Assigned task
All records below are to be repeated exactly, with the pictures left out.

(Extracted data entries)

####

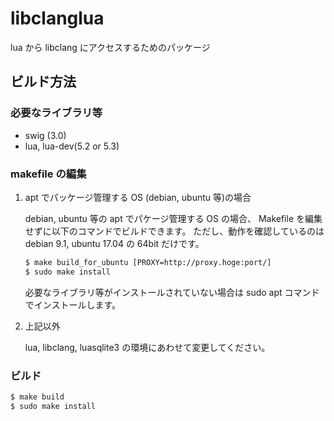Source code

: # -*- coding:utf-8 -*-
#+STARTUP: nofold

* libclanglua

lua から libclang にアクセスするためのパッケージ

** ビルド方法

*** 必要なライブラリ等
+ swig (3.0)
+ lua, lua-dev(5.2 or 5.3)

*** makefile の編集

**** apt でパッケージ管理する OS (debian, ubuntu 等)の場合
     
debian, ubuntu 等の apt でパケージ管理する OS の場合、
Makefile を編集せずに以下のコマンドでビルドできます。
ただし、動作を確認しているのは debian 9.1, ubuntu 17.04 の 64bit だけです。

#+BEGIN_SRC txt
$ make build_for_ubuntu [PROXY=http://proxy.hoge:port/]
$ sudo make install
#+END_SRC

必要なライブラリ等がインストールされていない場合は
sudo apt コマンドでインストールします。

**** 上記以外

lua, libclang, luasqlite3 の環境にあわせて変更してください。

*** ビルド

#+BEGIN_SRC txt
$ make build
$ sudo make install
#+END_SRC



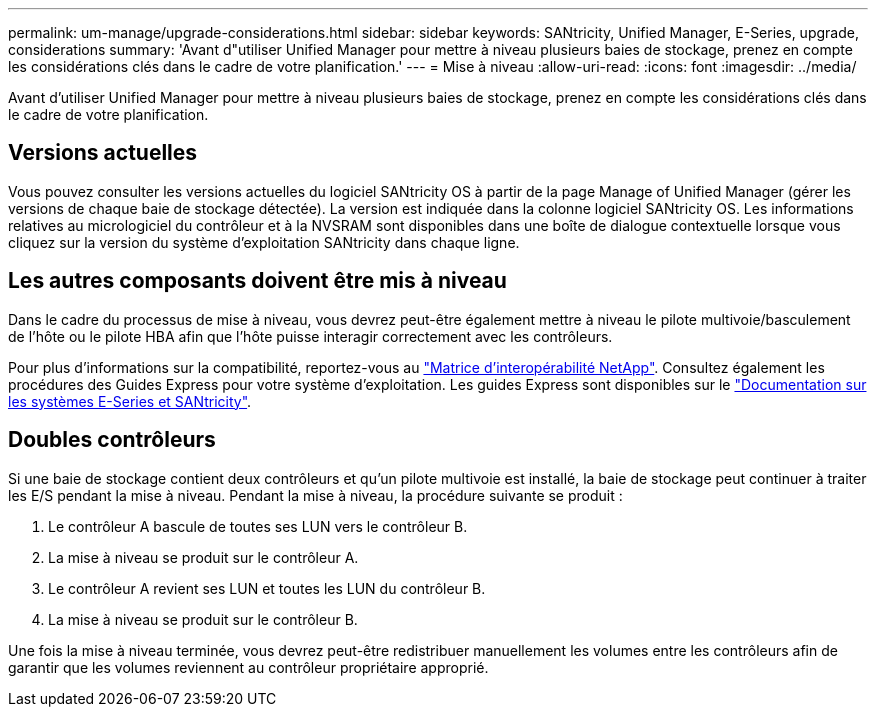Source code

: ---
permalink: um-manage/upgrade-considerations.html 
sidebar: sidebar 
keywords: SANtricity, Unified Manager, E-Series, upgrade, considerations 
summary: 'Avant d"utiliser Unified Manager pour mettre à niveau plusieurs baies de stockage, prenez en compte les considérations clés dans le cadre de votre planification.' 
---
= Mise à niveau
:allow-uri-read: 
:icons: font
:imagesdir: ../media/


[role="lead"]
Avant d'utiliser Unified Manager pour mettre à niveau plusieurs baies de stockage, prenez en compte les considérations clés dans le cadre de votre planification.



== Versions actuelles

Vous pouvez consulter les versions actuelles du logiciel SANtricity OS à partir de la page Manage of Unified Manager (gérer les versions de chaque baie de stockage détectée). La version est indiquée dans la colonne logiciel SANtricity OS. Les informations relatives au micrologiciel du contrôleur et à la NVSRAM sont disponibles dans une boîte de dialogue contextuelle lorsque vous cliquez sur la version du système d'exploitation SANtricity dans chaque ligne.



== Les autres composants doivent être mis à niveau

Dans le cadre du processus de mise à niveau, vous devrez peut-être également mettre à niveau le pilote multivoie/basculement de l'hôte ou le pilote HBA afin que l'hôte puisse interagir correctement avec les contrôleurs.

Pour plus d'informations sur la compatibilité, reportez-vous au https://imt.netapp.com/matrix/#welcome["Matrice d'interopérabilité NetApp"^]. Consultez également les procédures des Guides Express pour votre système d'exploitation. Les guides Express sont disponibles sur le https://docs.netapp.com/us-en/e-series/index.html["Documentation sur les systèmes E-Series et SANtricity"^].



== Doubles contrôleurs

Si une baie de stockage contient deux contrôleurs et qu'un pilote multivoie est installé, la baie de stockage peut continuer à traiter les E/S pendant la mise à niveau. Pendant la mise à niveau, la procédure suivante se produit :

. Le contrôleur A bascule de toutes ses LUN vers le contrôleur B.
. La mise à niveau se produit sur le contrôleur A.
. Le contrôleur A revient ses LUN et toutes les LUN du contrôleur B.
. La mise à niveau se produit sur le contrôleur B.


Une fois la mise à niveau terminée, vous devrez peut-être redistribuer manuellement les volumes entre les contrôleurs afin de garantir que les volumes reviennent au contrôleur propriétaire approprié.
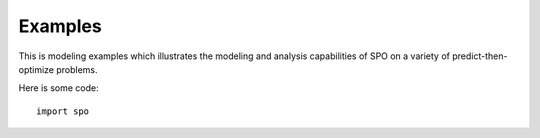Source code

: Examples
++++++++

This is modeling examples which illustrates the modeling and analysis capabilities of SPO on a variety of predict-then-optimize problems.

Here is some code::

    import spo
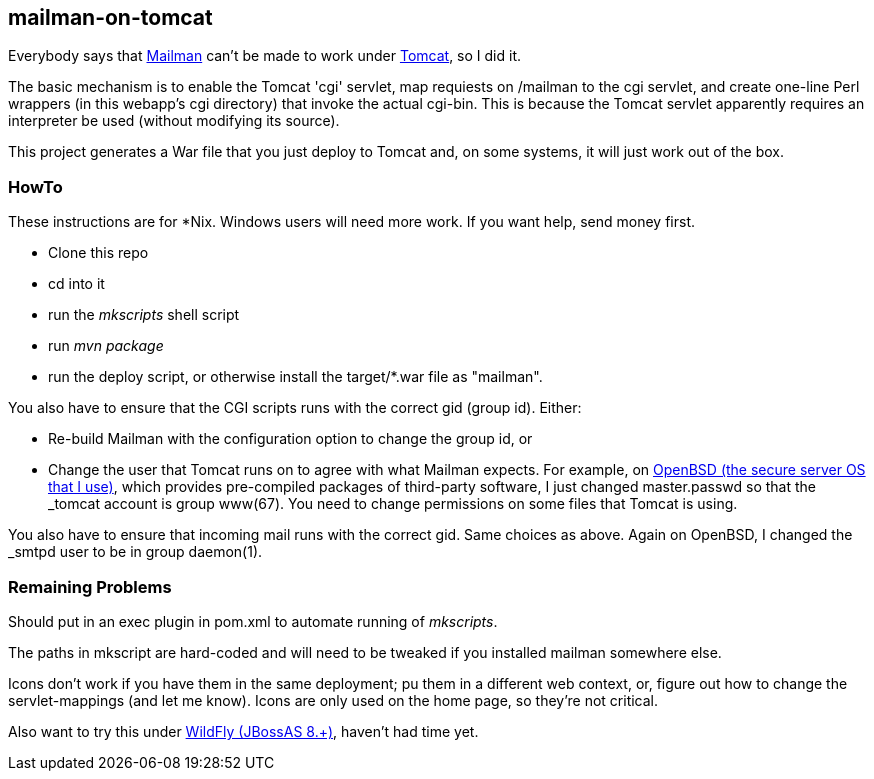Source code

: == mailman-on-tomcat

Everybody says that http://www.gnu.org/software/mailman/[Mailman] can't be made
to work under http://tomcat.apache.org[Tomcat], so I did it.

The basic mechanism is to enable the Tomcat 'cgi' servlet, map requiests on
/mailman to the cgi servlet, and create one-line Perl wrappers (in this
webapp's cgi directory) that invoke the actual cgi-bin.  This is because the
Tomcat servlet apparently requires an interpreter be used (without modifying
its source).

This project generates a War file that you just deploy to Tomcat and, on some systems,
it will just work out of the box.

=== HowTo

These instructions are for *Nix. Windows users will need more work. If you want help,
send money first.

* Clone this repo
* cd into it
* run the _mkscripts_ shell script
* run _mvn package_
* run the deploy script, or otherwise install the target/*.war file as "mailman".

You also have to ensure that the CGI scripts runs with the correct gid
(group id). Either:

* Re-build Mailman with the configuration option to change the group id, or
* Change the user that Tomcat runs on to agree with what Mailman expects.
For example, on http://OpenBSD.org[OpenBSD (the secure server OS that I
use)], which provides pre-compiled packages of third-party software, I just
changed master.passwd so that the _tomcat account is group www(67). You need
to change permissions on some files that Tomcat is using.

You also have to ensure that incoming mail runs with the correct gid.
Same choices as above.
Again on OpenBSD, I changed the _smtpd user to be in group daemon(1).

=== Remaining Problems

Should put in an exec plugin in pom.xml to automate running of _mkscripts_.

The paths in mkscript are hard-coded and will need to be tweaked if you installed mailman
somewhere else.

Icons don't work if you have them in the same deployment; pu them in a different web context,
or, figure out how to change the servlet-mappings (and let me know). Icons are only used on the 
home page, so they're not critical.

Also want to try this under http://wildfly.org/[WildFly (JBossAS 8.+)], haven't had time yet.
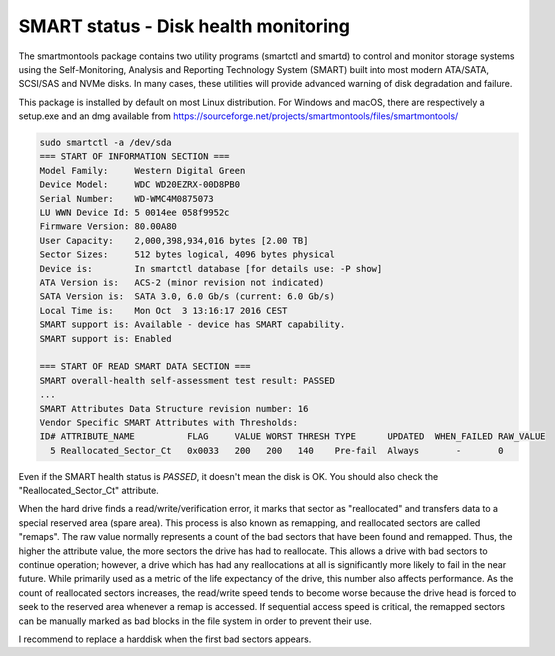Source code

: SMART status - Disk health monitoring
=====================================
The smartmontools package contains two utility programs (smartctl and smartd) to control and monitor storage systems using the Self-Monitoring, Analysis and Reporting Technology System (SMART) built into most modern ATA/SATA, SCSI/SAS and NVMe disks. In many cases, these utilities will provide advanced warning of disk degradation and failure.

This package is installed by default on most Linux distribution. For Windows and macOS, there are respectively a setup.exe and an dmg available from https://sourceforge.net/projects/smartmontools/files/smartmontools/


.. code-block:: none

   sudo smartctl -a /dev/sda
   === START OF INFORMATION SECTION ===
   Model Family:     Western Digital Green
   Device Model:     WDC WD20EZRX-00D8PB0
   Serial Number:    WD-WMC4M0875073
   LU WWN Device Id: 5 0014ee 058f9952c
   Firmware Version: 80.00A80
   User Capacity:    2,000,398,934,016 bytes [2.00 TB]
   Sector Sizes:     512 bytes logical, 4096 bytes physical
   Device is:        In smartctl database [for details use: -P show]
   ATA Version is:   ACS-2 (minor revision not indicated)
   SATA Version is:  SATA 3.0, 6.0 Gb/s (current: 6.0 Gb/s)
   Local Time is:    Mon Oct  3 13:16:17 2016 CEST
   SMART support is: Available - device has SMART capability.
   SMART support is: Enabled
   
   === START OF READ SMART DATA SECTION ===
   SMART overall-health self-assessment test result: PASSED
   ...
   SMART Attributes Data Structure revision number: 16
   Vendor Specific SMART Attributes with Thresholds:
   ID# ATTRIBUTE_NAME          FLAG     VALUE WORST THRESH TYPE      UPDATED  WHEN_FAILED RAW_VALUE
     5 Reallocated_Sector_Ct   0x0033   200   200   140    Pre-fail  Always       -       0


Even if the SMART health status is `PASSED`, it doesn't mean the disk is OK. You should also check the "Reallocated_Sector_Ct" attribute.

When the hard drive finds a read/write/verification error, it marks that sector as "reallocated" and transfers data to a special reserved area (spare area). This process is also known as remapping, and reallocated sectors are called "remaps". The raw value normally represents a count of the bad sectors that have been found and remapped. Thus, the higher the attribute value, the more sectors the drive has had to reallocate. This allows a drive with bad sectors to continue operation; however, a drive which has had any reallocations at all is significantly more likely to fail in the near future. While primarily used as a metric of the life expectancy of the drive, this number also affects performance. As the count of reallocated sectors increases, the read/write speed tends to become worse because the drive head is forced to seek to the reserved area whenever a remap is accessed. If sequential access speed is critical, the remapped sectors can be manually marked as bad blocks in the file system in order to prevent their use.

I recommend to replace a harddisk when the first bad sectors appears.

####

Answer space
Source code

: # -*- coding:utf-8 -*-
#+STARTUP: nofold

* libclanglua

lua から libclang にアクセスするためのパッケージ

** ビルド方法

*** 必要なライブラリ等
+ swig (3.0)
+ lua, lua-dev(5.2 or 5.3)

*** makefile の編集

**** apt でパッケージ管理する OS (debian, ubuntu 等)の場合
     
debian, ubuntu 等の apt でパケージ管理する OS の場合、
Makefile を編集せずに以下のコマンドでビルドできます。
ただし、動作を確認しているのは debian 9.1, ubuntu 17.04 の 64bit だけです。

#+BEGIN_SRC txt
$ make build_for_ubuntu [PROXY=http://proxy.hoge:port/]
$ sudo make install
#+END_SRC

必要なライブラリ等がインストールされていない場合は
sudo apt コマンドでインストールします。

**** 上記以外

lua, libclang, luasqlite3 の環境にあわせて変更してください。

*** ビルド

#+BEGIN_SRC txt
$ make build
$ sudo make install
#+END_SRC



Source code

: ---
permalink: um-manage/upgrade-considerations.html 
sidebar: sidebar 
keywords: SANtricity, Unified Manager, E-Series, upgrade, considerations 
summary: 'Avant d"utiliser Unified Manager pour mettre à niveau plusieurs baies de stockage, prenez en compte les considérations clés dans le cadre de votre planification.' 
---
= Mise à niveau
:allow-uri-read: 
:icons: font
:imagesdir: ../media/


[role="lead"]
Avant d'utiliser Unified Manager pour mettre à niveau plusieurs baies de stockage, prenez en compte les considérations clés dans le cadre de votre planification.



== Versions actuelles

Vous pouvez consulter les versions actuelles du logiciel SANtricity OS à partir de la page Manage of Unified Manager (gérer les versions de chaque baie de stockage détectée). La version est indiquée dans la colonne logiciel SANtricity OS. Les informations relatives au micrologiciel du contrôleur et à la NVSRAM sont disponibles dans une boîte de dialogue contextuelle lorsque vous cliquez sur la version du système d'exploitation SANtricity dans chaque ligne.



== Les autres composants doivent être mis à niveau

Dans le cadre du processus de mise à niveau, vous devrez peut-être également mettre à niveau le pilote multivoie/basculement de l'hôte ou le pilote HBA afin que l'hôte puisse interagir correctement avec les contrôleurs.

Pour plus d'informations sur la compatibilité, reportez-vous au https://imt.netapp.com/matrix/#welcome["Matrice d'interopérabilité NetApp"^]. Consultez également les procédures des Guides Express pour votre système d'exploitation. Les guides Express sont disponibles sur le https://docs.netapp.com/us-en/e-series/index.html["Documentation sur les systèmes E-Series et SANtricity"^].



== Doubles contrôleurs

Si une baie de stockage contient deux contrôleurs et qu'un pilote multivoie est installé, la baie de stockage peut continuer à traiter les E/S pendant la mise à niveau. Pendant la mise à niveau, la procédure suivante se produit :

. Le contrôleur A bascule de toutes ses LUN vers le contrôleur B.
. La mise à niveau se produit sur le contrôleur A.
. Le contrôleur A revient ses LUN et toutes les LUN du contrôleur B.
. La mise à niveau se produit sur le contrôleur B.


Une fois la mise à niveau terminée, vous devrez peut-être redistribuer manuellement les volumes entre les contrôleurs afin de garantir que les volumes reviennent au contrôleur propriétaire approprié.
Source code

: Examples
++++++++

This is modeling examples which illustrates the modeling and analysis capabilities of SPO on a variety of predict-then-optimize problems.

Here is some code::

    import spo
Source code

: == mailman-on-tomcat

Everybody says that http://www.gnu.org/software/mailman/[Mailman] can't be made
to work under http://tomcat.apache.org[Tomcat], so I did it.

The basic mechanism is to enable the Tomcat 'cgi' servlet, map requiests on
/mailman to the cgi servlet, and create one-line Perl wrappers (in this
webapp's cgi directory) that invoke the actual cgi-bin.  This is because the
Tomcat servlet apparently requires an interpreter be used (without modifying
its source).

This project generates a War file that you just deploy to Tomcat and, on some systems,
it will just work out of the box.

=== HowTo

These instructions are for *Nix. Windows users will need more work. If you want help,
send money first.

* Clone this repo
* cd into it
* run the _mkscripts_ shell script
* run _mvn package_
* run the deploy script, or otherwise install the target/*.war file as "mailman".

You also have to ensure that the CGI scripts runs with the correct gid
(group id). Either:

* Re-build Mailman with the configuration option to change the group id, or
* Change the user that Tomcat runs on to agree with what Mailman expects.
For example, on http://OpenBSD.org[OpenBSD (the secure server OS that I
use)], which provides pre-compiled packages of third-party software, I just
changed master.passwd so that the _tomcat account is group www(67). You need
to change permissions on some files that Tomcat is using.

You also have to ensure that incoming mail runs with the correct gid.
Same choices as above.
Again on OpenBSD, I changed the _smtpd user to be in group daemon(1).

=== Remaining Problems

Should put in an exec plugin in pom.xml to automate running of _mkscripts_.

The paths in mkscript are hard-coded and will need to be tweaked if you installed mailman
somewhere else.

Icons don't work if you have them in the same deployment; pu them in a different web context,
or, figure out how to change the servlet-mappings (and let me know). Icons are only used on the 
home page, so they're not critical.

Also want to try this under http://wildfly.org/[WildFly (JBossAS 8.+)], haven't had time yet.
Source code

: SMART status - Disk health monitoring
=====================================
The smartmontools package contains two utility programs (smartctl and smartd) to control and monitor storage systems using the Self-Monitoring, Analysis and Reporting Technology System (SMART) built into most modern ATA/SATA, SCSI/SAS and NVMe disks. In many cases, these utilities will provide advanced warning of disk degradation and failure.

This package is installed by default on most Linux distribution. For Windows and macOS, there are respectively a setup.exe and an dmg available from https://sourceforge.net/projects/smartmontools/files/smartmontools/


.. code-block:: none

   sudo smartctl -a /dev/sda
   === START OF INFORMATION SECTION ===
   Model Family:     Western Digital Green
   Device Model:     WDC WD20EZRX-00D8PB0
   Serial Number:    WD-WMC4M0875073
   LU WWN Device Id: 5 0014ee 058f9952c
   Firmware Version: 80.00A80
   User Capacity:    2,000,398,934,016 bytes [2.00 TB]
   Sector Sizes:     512 bytes logical, 4096 bytes physical
   Device is:        In smartctl database [for details use: -P show]
   ATA Version is:   ACS-2 (minor revision not indicated)
   SATA Version is:  SATA 3.0, 6.0 Gb/s (current: 6.0 Gb/s)
   Local Time is:    Mon Oct  3 13:16:17 2016 CEST
   SMART support is: Available - device has SMART capability.
   SMART support is: Enabled
   
   === START OF READ SMART DATA SECTION ===
   SMART overall-health self-assessment test result: PASSED
   ...
   SMART Attributes Data Structure revision number: 16
   Vendor Specific SMART Attributes with Thresholds:
   ID# ATTRIBUTE_NAME          FLAG     VALUE WORST THRESH TYPE      UPDATED  WHEN_FAILED RAW_VALUE
     5 Reallocated_Sector_Ct   0x0033   200   200   140    Pre-fail  Always       -       0


Even if the SMART health status is `PASSED`, it doesn't mean the disk is OK. You should also check the "Reallocated_Sector_Ct" attribute.

When the hard drive finds a read/write/verification error, it marks that sector as "reallocated" and transfers data to a special reserved area (spare area). This process is also known as remapping, and reallocated sectors are called "remaps". The raw value normally represents a count of the bad sectors that have been found and remapped. Thus, the higher the attribute value, the more sectors the drive has had to reallocate. This allows a drive with bad sectors to continue operation; however, a drive which has had any reallocations at all is significantly more likely to fail in the near future. While primarily used as a metric of the life expectancy of the drive, this number also affects performance. As the count of reallocated sectors increases, the read/write speed tends to become worse because the drive head is forced to seek to the reserved area whenever a remap is accessed. If sequential access speed is critical, the remapped sectors can be manually marked as bad blocks in the file system in order to prevent their use.

I recommend to replace a harddisk when the first bad sectors appears.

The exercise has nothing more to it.